▸ Passage

········

WRUV
- Burlington, Vermont; United States;
- Broadcast area: Greater Burlington, Vermont
- Frequency: 90.1 MHz

Programming
- Format: Eclectic

Ownership
- Owner: University of Vermont

History
- First air date: October 3, 1965 (on FM)
- Call sign meaning: "Radio University of Vermont"

Technical information
- Licensing authority: FCC
- Facility ID: 66566
- Class: A
- ERP: 460 watts
- HAAT: 40 meters (130 ft)
- Transmitter coordinates: 44°28′49″N 73°12′05″W﻿ / ﻿44.480306°N 73.201500°W

Links
- Public license information: Public file; LMS;
- Webcast: Listen live
- Website: wruv.org

= WRUV =

Radio station at the University of Vermont

WRUV (90.1 FM) is a free format radio station. Licensed to Burlington, Vermont, United States, the station is owned by The University of Vermont.

==History==
WRUV is the radio voice of the University of Vermont. It is a non-profit, non-commercial, educational entity licensed by the FCC comprising UVM students, staff and community members. Most of the station's funding is provided by UVM's Student Government Association while fundraisers and community underwriting covers the rest.

WRUV made its official broadcast debut from its studios in the Pomeroy barn in January 1955. The program was carried via a closed circuit system to the men's dormitories, Grasse Mount, Converse Hall, and the Redstone Campus. In 1956, the club started AM broadcasting of music.

Simulcast AM/FM broadcasting began in October 1965, with the station moving to FM-only in the early 1970s. By the mid 1970s, the station removed simulcast AM/FM from their repertoire and became a strictly FM broadcaster.

········

▸ Dataset content
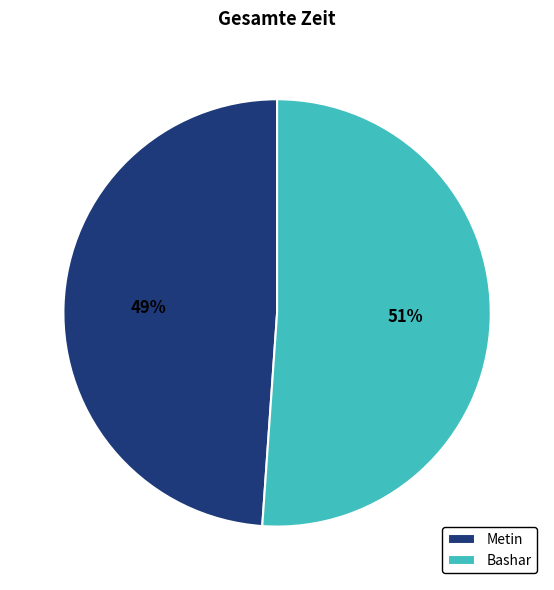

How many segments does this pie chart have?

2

········

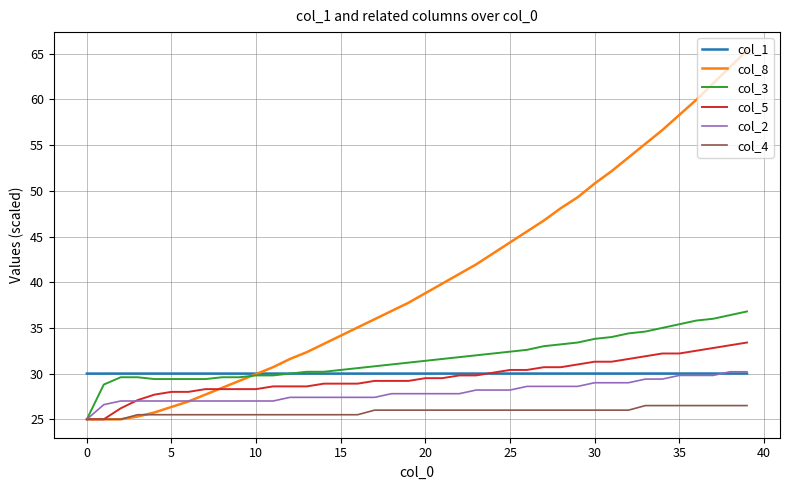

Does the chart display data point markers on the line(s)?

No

········

▸ Tasks for this exercise
1. Answer these questions from the WRUV passage, giving each answer on its own line:
(a) On what frequency does WRUV broadcast?
(b) In what month and year did WRUV make its official broadcast debut?
(c) Who provides most of the station's funding?
2. Carry on the passage about the WRUV radio station past its final sentence.

▸ Answers by task
1.
(a) 90.1 MHz
(b) January 1955
(c) UVM's Student Government Association

2.
In 1986, WRUV crossed Main Street and moved into the basement of the Billings Student Center, quickly plastering the studio walls with thousands of pictures of different artists and musical groups. It began Internet broadcasting in 1997. In the summer of 2007, the station moved into the brand new Dudley H. Davis Center, the nation's first LEED Certified student center. The station's 460 watt transmitter allows the station to be heard as far away as Canada and upstate New York.

==Programming==
The station's philosophy towards broadcasting is to "provide a mixture of different styles of music and an alternative to the watered-down offerings of corporate-commercial radio". From soul, indie, jazz, house, hip-hop, classical, reggae, Latin, to eclectic, the music choice is left to the disc jockey. Each DJ is assigned a weekly slot of one to three hours and allowed to program their own style of show (free format). The only restrictions are that no more than 20% of a DJ's playlist can be by artists who have charted in the Billboard Hot 100, and that no song that has charted in the Billboard Hot 100 can be played.

There are a few programs with news on WRUV as well, including WRUV's news show InTheKnow (UVM and Burlington news) and Moccasin Tracks (Native American affairs).

The Exposure segment is hosted the 2nd and 4th Wednesday of every month. It features local bands and gives them the opportunity to "play a live set, chat about upcoming shows, and whatever else we feel like."

==Executive board==
All UVM students who are members of the SGA-sanctioned student club of WRUV are eligible to run for the executive board positions. There are two non-student positions as well, making all WRUV community members applicable.

Elections are held annually at the end of the Spring Semester for the following year and the entire WRUV collective takes part in the election process. Preference is given to individuals who expect to remain in the area during the following year as much as possible. Previous Executive Board Members may run for more than one term of duty.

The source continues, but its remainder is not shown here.